Lindehielm sent his next report on the 19th. He states that the old orders were still standing, i.e. one third of the cavalry and the infantry regiments were to be sent to Reval and the rest to Nyen. Colonel Lode had already embarked 600 men infantry and 218 cavalry would sail the same day under the command of Major Pistolekors. Another 125 cavalry were waiting for Lt. Col. Ruthenhielm.
The news from Nyen were fairly comforting after the arrival of the soldiers from Viborg. Col. Appoloff had sent Cavalry Captain Alexander Pereswetoff-Morath with 250 horse on a scouting mission towards Koporie and a small skirmish had occured (on the 12th). Judge Rosenmüller, who during the entire campaign had been tirelessly working on mobilizing the peasants had been shot during an attempt to surprise the Russian garrison. Rosenmüller's fate was unclear, but he had apparently been captured by the Russians.
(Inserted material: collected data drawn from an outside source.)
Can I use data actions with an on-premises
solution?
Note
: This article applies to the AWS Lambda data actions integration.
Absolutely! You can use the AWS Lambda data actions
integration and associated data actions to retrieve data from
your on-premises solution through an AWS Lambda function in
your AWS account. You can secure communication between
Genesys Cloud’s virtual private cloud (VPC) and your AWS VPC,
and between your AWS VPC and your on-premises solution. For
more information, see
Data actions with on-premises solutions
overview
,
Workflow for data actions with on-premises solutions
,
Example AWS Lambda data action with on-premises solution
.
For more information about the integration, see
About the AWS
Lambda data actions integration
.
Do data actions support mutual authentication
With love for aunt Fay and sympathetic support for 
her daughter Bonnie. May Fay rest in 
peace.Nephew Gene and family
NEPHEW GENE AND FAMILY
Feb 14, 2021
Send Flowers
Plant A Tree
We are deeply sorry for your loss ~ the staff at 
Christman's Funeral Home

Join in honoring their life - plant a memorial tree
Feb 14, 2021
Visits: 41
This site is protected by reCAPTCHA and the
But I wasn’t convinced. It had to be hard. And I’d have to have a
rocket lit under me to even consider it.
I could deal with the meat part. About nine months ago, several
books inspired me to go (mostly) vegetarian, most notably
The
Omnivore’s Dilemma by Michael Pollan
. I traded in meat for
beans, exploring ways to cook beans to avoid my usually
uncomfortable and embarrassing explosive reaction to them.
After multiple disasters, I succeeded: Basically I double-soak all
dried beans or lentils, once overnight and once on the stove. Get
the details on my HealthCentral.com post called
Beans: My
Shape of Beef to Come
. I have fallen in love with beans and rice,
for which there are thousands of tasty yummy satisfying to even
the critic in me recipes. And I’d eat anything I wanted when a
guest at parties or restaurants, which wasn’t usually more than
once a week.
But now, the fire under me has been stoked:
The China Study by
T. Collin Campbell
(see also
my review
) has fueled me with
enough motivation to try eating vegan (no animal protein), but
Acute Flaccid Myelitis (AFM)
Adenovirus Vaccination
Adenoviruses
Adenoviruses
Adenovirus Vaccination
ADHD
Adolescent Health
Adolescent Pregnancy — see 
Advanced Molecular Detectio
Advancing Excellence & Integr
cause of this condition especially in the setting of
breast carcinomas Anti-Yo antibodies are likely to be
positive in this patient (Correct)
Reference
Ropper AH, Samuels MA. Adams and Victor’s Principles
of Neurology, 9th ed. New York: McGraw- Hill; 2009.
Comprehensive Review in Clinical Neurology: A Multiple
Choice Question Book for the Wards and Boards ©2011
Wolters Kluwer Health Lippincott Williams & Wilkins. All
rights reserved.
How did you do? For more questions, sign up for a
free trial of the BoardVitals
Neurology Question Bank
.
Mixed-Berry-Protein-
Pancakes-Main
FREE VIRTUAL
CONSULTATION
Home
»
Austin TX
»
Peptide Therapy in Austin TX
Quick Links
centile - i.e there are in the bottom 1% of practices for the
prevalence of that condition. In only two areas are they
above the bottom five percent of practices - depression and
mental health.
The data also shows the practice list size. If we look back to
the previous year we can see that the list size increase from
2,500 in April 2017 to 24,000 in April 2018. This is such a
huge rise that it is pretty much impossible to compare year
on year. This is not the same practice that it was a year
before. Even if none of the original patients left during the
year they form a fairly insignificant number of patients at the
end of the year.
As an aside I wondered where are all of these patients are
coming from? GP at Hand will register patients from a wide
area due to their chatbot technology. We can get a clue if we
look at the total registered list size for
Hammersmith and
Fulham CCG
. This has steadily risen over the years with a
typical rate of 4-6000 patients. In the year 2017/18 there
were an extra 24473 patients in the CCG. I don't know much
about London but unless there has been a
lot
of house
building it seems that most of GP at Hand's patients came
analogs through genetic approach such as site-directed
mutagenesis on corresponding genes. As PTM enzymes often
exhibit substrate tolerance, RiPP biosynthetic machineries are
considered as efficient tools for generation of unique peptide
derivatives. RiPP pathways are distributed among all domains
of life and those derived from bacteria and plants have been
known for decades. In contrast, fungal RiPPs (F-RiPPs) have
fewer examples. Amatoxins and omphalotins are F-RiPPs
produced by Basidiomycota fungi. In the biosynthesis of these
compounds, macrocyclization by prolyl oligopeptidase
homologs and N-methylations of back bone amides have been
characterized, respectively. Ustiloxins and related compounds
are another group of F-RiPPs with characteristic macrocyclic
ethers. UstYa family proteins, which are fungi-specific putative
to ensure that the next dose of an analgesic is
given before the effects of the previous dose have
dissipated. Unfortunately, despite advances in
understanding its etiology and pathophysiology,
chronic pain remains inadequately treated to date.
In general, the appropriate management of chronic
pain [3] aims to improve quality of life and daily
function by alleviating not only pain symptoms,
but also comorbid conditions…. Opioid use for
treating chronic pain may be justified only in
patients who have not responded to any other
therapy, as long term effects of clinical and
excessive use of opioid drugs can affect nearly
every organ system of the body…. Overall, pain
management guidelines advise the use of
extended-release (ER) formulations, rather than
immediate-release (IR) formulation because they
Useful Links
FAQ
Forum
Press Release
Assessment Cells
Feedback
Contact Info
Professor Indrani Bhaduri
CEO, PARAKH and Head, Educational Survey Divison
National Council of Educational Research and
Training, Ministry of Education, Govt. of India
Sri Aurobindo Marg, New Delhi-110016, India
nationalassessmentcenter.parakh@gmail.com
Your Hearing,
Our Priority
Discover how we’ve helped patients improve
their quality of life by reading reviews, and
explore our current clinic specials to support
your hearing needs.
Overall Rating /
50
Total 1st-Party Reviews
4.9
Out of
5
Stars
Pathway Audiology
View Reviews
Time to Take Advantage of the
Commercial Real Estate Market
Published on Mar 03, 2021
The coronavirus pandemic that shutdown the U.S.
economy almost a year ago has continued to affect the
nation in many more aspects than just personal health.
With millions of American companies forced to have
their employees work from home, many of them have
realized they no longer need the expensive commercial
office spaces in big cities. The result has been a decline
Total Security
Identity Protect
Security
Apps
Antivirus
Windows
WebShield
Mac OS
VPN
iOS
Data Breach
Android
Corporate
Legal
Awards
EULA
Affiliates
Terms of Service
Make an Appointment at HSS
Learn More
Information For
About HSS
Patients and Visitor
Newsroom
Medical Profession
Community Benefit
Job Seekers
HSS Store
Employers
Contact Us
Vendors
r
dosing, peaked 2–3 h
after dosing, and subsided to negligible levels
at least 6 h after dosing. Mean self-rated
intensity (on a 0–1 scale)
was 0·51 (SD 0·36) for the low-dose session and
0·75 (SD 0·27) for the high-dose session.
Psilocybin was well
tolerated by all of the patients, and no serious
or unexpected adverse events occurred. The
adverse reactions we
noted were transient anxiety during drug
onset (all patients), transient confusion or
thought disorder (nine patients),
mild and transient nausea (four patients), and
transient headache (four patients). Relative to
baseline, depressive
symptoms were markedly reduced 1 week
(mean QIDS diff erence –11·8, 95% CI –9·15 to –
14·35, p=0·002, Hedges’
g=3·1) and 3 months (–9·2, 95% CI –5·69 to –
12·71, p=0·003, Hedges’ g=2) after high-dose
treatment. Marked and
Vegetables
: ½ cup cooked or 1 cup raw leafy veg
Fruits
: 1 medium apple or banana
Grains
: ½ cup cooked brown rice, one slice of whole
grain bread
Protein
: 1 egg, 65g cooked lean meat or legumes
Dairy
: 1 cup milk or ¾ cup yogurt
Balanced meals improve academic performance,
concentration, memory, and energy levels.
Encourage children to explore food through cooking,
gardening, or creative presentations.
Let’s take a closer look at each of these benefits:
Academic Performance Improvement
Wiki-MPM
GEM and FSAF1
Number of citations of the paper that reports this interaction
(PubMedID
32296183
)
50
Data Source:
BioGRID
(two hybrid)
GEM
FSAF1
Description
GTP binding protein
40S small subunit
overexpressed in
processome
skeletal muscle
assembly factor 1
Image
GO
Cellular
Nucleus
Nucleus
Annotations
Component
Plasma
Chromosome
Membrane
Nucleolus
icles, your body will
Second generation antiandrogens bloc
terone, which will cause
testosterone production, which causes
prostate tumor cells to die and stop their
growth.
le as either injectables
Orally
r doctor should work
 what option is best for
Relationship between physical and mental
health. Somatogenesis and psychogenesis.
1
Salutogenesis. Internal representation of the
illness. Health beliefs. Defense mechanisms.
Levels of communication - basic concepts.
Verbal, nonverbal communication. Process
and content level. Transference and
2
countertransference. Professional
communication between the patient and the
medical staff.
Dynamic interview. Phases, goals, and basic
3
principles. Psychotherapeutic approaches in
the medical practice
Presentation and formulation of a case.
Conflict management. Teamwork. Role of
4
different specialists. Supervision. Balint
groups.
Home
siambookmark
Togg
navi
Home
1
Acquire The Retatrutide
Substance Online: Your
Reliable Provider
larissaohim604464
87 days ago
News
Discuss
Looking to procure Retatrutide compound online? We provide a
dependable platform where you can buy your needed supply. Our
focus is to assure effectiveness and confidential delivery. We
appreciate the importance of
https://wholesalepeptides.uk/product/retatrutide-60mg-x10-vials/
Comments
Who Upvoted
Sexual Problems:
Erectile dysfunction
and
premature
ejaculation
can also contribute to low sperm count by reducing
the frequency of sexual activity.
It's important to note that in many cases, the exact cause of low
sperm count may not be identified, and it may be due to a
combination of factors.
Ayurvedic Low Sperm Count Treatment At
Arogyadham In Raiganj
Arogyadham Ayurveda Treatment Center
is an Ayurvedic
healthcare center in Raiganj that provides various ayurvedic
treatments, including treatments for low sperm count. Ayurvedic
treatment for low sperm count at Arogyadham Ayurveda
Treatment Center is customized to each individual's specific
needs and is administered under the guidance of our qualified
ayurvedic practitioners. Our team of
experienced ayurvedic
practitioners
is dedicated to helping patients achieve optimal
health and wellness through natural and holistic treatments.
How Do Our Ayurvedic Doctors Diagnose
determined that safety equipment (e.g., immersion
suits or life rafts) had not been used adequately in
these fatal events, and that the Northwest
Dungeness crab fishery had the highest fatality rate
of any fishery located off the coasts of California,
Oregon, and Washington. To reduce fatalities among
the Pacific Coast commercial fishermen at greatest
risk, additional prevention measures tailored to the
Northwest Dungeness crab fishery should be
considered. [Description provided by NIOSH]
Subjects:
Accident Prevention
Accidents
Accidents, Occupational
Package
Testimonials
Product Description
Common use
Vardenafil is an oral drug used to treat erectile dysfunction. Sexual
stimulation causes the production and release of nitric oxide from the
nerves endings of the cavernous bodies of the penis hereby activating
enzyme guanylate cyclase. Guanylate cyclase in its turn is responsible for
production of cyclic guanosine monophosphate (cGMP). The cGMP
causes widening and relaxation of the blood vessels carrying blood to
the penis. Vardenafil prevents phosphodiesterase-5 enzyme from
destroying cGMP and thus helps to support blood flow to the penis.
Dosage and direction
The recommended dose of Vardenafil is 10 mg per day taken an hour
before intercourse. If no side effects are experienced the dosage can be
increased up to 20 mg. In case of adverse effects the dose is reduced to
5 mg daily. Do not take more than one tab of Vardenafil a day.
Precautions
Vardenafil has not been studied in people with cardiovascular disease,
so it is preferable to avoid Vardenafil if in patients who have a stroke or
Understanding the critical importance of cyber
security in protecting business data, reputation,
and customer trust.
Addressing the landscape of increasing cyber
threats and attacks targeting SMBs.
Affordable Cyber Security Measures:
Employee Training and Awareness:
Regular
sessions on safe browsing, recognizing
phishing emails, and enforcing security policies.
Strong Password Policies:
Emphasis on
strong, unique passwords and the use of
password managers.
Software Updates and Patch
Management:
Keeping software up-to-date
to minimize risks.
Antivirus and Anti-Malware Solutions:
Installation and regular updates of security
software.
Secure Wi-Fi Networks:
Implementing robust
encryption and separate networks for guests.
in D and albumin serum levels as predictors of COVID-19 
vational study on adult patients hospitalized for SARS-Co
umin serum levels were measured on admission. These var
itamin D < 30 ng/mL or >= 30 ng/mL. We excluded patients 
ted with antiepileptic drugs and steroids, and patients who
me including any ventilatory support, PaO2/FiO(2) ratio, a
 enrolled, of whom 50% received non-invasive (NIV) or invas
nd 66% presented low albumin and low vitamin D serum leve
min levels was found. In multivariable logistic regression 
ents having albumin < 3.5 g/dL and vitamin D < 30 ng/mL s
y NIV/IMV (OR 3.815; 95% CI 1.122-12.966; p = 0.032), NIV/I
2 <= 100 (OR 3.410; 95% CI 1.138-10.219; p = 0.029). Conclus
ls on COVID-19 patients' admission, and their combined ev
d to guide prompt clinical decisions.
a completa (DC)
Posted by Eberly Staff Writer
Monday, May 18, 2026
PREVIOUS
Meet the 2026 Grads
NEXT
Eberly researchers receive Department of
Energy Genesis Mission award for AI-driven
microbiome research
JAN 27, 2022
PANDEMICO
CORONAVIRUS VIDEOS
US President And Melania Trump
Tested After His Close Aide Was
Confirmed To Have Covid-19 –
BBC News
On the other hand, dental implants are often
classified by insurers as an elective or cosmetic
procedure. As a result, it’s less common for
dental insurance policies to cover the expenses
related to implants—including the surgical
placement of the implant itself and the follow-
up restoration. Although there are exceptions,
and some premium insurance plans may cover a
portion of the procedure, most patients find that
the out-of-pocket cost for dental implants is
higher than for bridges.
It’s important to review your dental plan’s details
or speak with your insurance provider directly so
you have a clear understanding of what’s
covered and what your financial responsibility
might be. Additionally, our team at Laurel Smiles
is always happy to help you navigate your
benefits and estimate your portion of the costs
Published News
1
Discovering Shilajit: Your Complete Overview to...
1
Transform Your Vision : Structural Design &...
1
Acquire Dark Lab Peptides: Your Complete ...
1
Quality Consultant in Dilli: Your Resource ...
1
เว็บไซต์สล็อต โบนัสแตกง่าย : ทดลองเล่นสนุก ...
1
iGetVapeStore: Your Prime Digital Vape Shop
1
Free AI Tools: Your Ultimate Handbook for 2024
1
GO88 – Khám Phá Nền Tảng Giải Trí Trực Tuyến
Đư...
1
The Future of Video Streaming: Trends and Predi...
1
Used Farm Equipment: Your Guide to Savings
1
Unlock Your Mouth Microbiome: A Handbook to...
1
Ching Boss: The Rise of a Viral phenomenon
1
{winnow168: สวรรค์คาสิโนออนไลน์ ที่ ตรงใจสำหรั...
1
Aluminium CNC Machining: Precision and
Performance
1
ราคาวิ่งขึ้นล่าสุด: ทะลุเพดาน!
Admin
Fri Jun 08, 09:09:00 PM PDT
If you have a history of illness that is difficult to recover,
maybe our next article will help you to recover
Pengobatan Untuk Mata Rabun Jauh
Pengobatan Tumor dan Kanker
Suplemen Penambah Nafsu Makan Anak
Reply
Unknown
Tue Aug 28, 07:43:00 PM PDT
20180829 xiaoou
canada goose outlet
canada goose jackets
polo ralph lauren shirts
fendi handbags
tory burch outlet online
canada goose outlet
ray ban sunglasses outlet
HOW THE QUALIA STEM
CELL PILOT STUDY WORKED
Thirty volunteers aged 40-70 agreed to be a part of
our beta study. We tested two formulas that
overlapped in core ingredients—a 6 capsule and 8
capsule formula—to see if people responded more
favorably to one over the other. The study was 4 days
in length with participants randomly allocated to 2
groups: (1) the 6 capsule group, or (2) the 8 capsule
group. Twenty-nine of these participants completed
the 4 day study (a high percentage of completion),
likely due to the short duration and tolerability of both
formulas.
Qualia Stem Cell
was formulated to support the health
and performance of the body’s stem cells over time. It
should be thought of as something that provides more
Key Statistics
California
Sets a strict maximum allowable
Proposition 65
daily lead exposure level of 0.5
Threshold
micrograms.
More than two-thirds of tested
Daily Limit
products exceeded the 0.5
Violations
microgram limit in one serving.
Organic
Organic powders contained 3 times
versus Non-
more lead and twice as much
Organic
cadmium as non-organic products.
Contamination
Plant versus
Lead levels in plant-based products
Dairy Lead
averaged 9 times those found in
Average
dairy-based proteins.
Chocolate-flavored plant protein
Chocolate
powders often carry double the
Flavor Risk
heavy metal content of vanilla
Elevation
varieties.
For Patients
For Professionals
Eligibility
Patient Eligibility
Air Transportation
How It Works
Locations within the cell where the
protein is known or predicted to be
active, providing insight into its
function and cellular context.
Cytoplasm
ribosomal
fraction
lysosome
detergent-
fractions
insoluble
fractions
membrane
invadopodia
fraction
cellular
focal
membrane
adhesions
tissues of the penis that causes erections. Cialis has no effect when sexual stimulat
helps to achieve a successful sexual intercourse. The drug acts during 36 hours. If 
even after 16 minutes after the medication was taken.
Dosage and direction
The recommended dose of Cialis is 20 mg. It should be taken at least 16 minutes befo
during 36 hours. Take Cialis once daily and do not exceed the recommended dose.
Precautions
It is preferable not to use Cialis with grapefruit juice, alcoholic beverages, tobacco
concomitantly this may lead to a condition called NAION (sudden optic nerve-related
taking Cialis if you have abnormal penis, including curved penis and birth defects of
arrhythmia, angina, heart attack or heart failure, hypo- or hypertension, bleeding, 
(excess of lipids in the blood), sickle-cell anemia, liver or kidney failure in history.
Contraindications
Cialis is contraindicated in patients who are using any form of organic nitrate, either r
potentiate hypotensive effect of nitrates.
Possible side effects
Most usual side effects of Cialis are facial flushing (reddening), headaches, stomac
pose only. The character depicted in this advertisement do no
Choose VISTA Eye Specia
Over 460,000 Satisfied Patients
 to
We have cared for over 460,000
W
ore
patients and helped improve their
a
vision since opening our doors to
Lindehielm had instructed Appoloff to free Rosenmüller, either by exchanging for Russian prisoners or by paying a ransom. Two ships from Lübeck had arrived (one to Nyen and one to Viborg). The crews brought news of the Swedish army's arrival to Pernau.
One of the enclosed reports from Ingria sheds further light on Carl Gustaf Armfeldt's career. Eirik Hornborg states that nothing conclusive is known about Armfeldt's actions during the autumn of 1700, but this document informs us that he took part in the attack on Koporie and killed one Russian with his pistol and the other with his sword. The latest news on Rosenmüller was that he had been badly wounded and brought into Koporie. This was, Appoloff wrote, totally unnecessary. Rosenmüller should have been saved and there had been every opportunity to do so.
More on the skirmish at Koporie and Rosenmüller's fate can be found in an undated letter from Appoloff to de la Gardie in EAA.1.2.285, pp. 202-203.